* [DIRECTIVE]:
Your answer must consist solely of the line containing "text_box [87, 876, 501, 884]" and all subsequent lines through the end of the entries, reproduced exactly.

Rendered page images
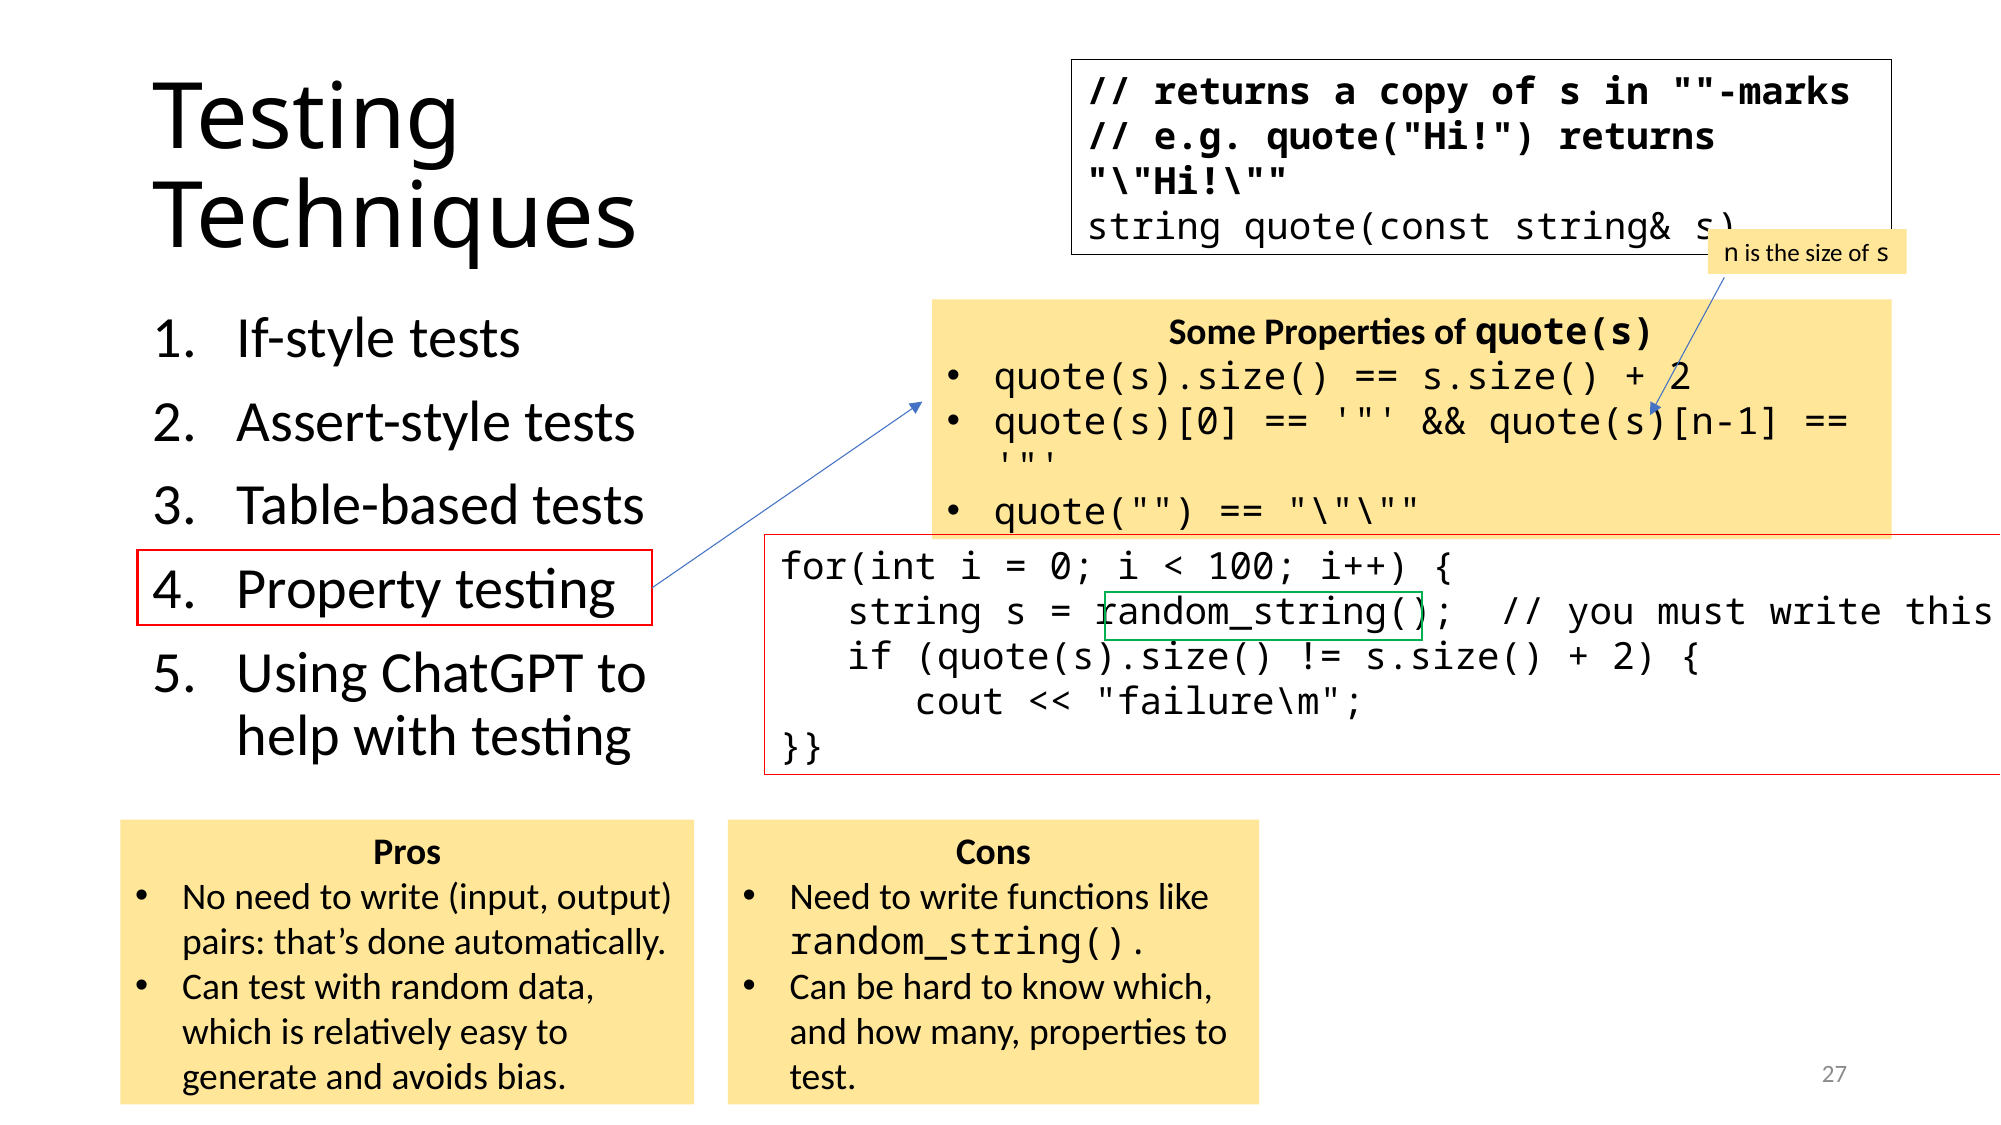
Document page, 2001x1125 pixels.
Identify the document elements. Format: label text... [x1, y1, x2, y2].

text_box Some Properties of quote(s) quote(s).size() == s.size() + 2 quote(s)[0] == '"' && quote(s)[n-1] == '"' quote("") == "\"\"" [932, 299, 1892, 534]
text_box [136, 549, 653, 626]
text_box Pros No need to write (input, output) pairs: that’s done automatically. Can test with random data, which is relatively easy to generate and avoids bias. [120, 819, 695, 1105]
list If-style tests Assert-style tests Table-based tests Property testing Using ChatGPT to help with testing [137, 299, 695, 549]
title Testing Techniques [137, 59, 869, 278]
list If-style tests Assert-style tests Table-based tests Property testing Using ChatGPT to help with testing [137, 588, 695, 778]
text_box // returns a copy of s in ""-marks // e.g. quote("Hi!") returns "\"Hi!\"" string quote(const string& s) [1071, 59, 1892, 255]
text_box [1649, 277, 1725, 416]
text_box n is the size of s [1707, 229, 1907, 274]
slide_number 27 [1412, 1042, 1863, 1103]
text_box Cons Need to write functions like random_string(). Can be hard to know which, and how many, properties to test. [727, 819, 1260, 1105]
text_box [1104, 591, 1423, 641]
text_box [651, 401, 923, 588]
text_box for(int i = 0; i < 100; i++) { string s = random_string(); // you must write this if (quote(s).size() != s.size() + 2) { cout << "failure\m"; }} [764, 534, 2000, 775]
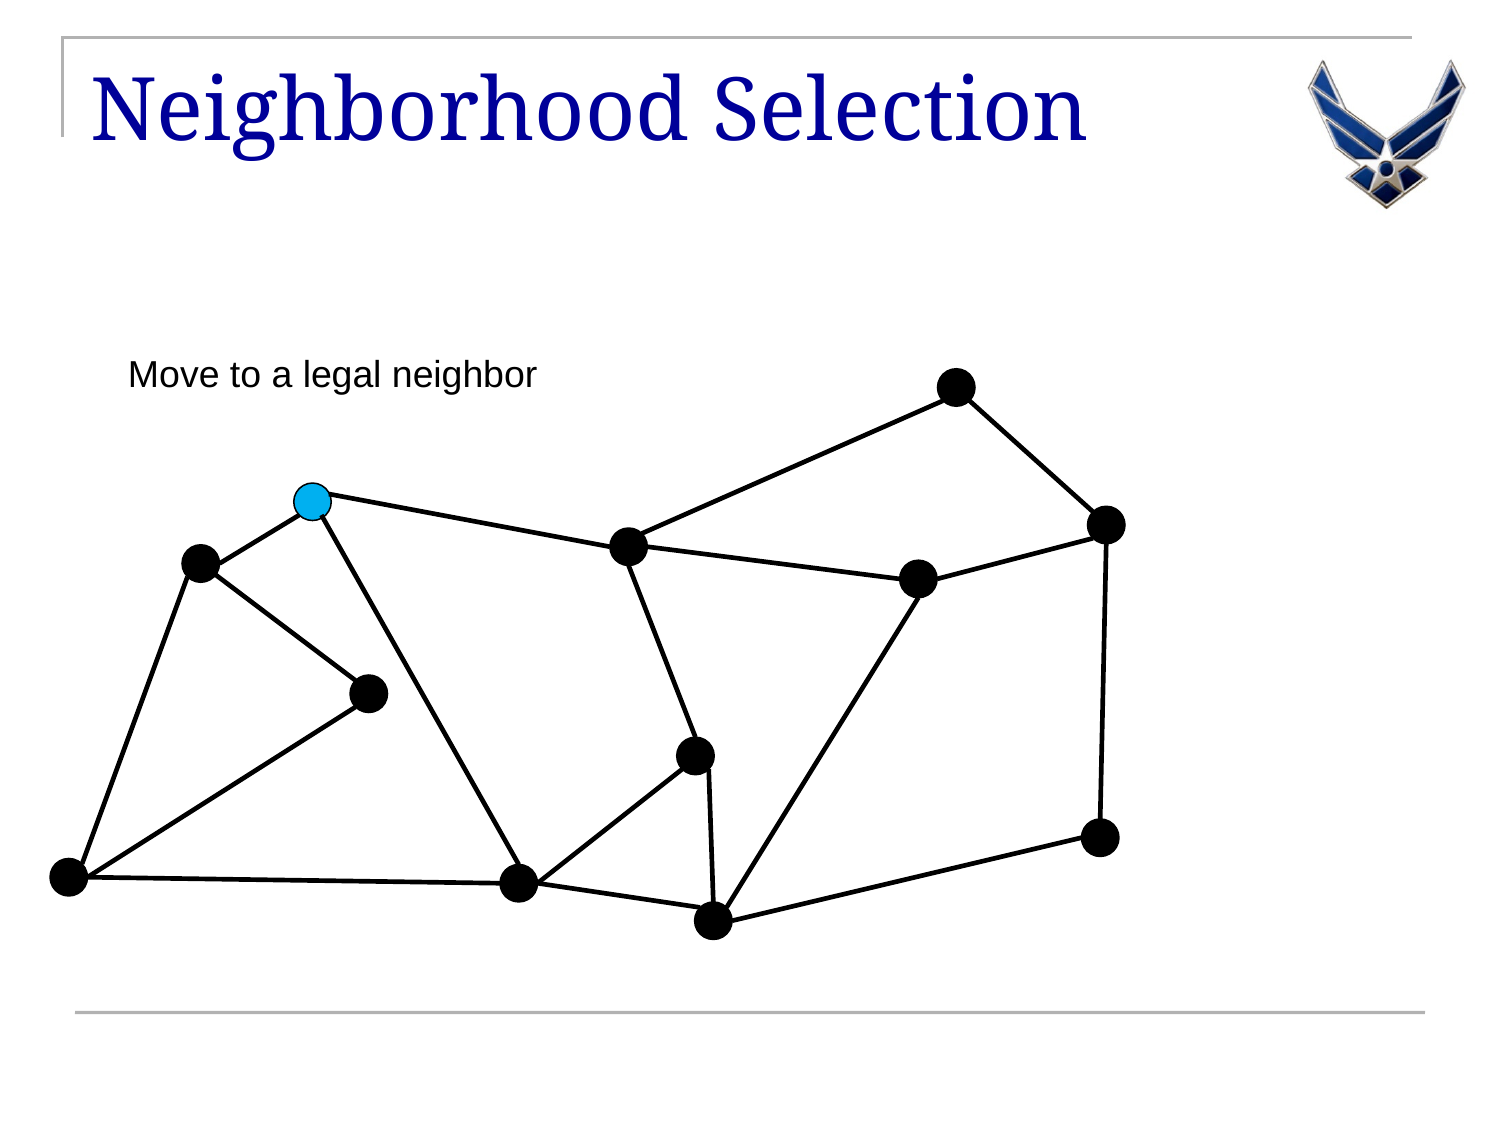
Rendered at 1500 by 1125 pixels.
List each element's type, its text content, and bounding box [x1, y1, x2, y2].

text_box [328, 493, 611, 547]
text_box [676, 737, 715, 775]
text_box [937, 368, 976, 407]
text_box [726, 597, 919, 908]
text_box [694, 902, 731, 940]
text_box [185, 706, 326, 875]
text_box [936, 538, 1094, 580]
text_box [321, 514, 519, 865]
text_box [969, 400, 1094, 512]
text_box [537, 768, 683, 882]
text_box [219, 514, 300, 564]
text_box [1087, 506, 1126, 544]
text_box [901, 560, 936, 598]
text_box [81, 576, 188, 865]
text_box Move to a legal neighbor [113, 342, 826, 403]
text_box [182, 544, 219, 583]
text_box [293, 483, 329, 521]
title Neighborhood Selection [75, 45, 1425, 233]
text_box [50, 858, 84, 896]
text_box [1081, 820, 1119, 857]
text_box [708, 768, 714, 903]
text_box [214, 573, 315, 681]
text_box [537, 882, 701, 908]
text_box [87, 876, 501, 884]
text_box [1099, 543, 1107, 820]
picture [1425, 49, 1475, 217]
text_box [501, 865, 532, 902]
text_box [731, 837, 1082, 921]
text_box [641, 400, 944, 534]
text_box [628, 565, 696, 738]
text_box [611, 528, 647, 566]
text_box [647, 546, 900, 580]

* [SOLUTION TO THE EXERCISE]:
text_box [87, 876, 501, 884]
text_box [1099, 543, 1107, 820]
picture [1425, 49, 1475, 217]
text_box [501, 865, 532, 902]
text_box [731, 837, 1082, 921]
text_box [641, 400, 944, 534]
text_box [628, 565, 696, 738]
text_box [611, 528, 647, 566]
text_box [647, 546, 900, 580]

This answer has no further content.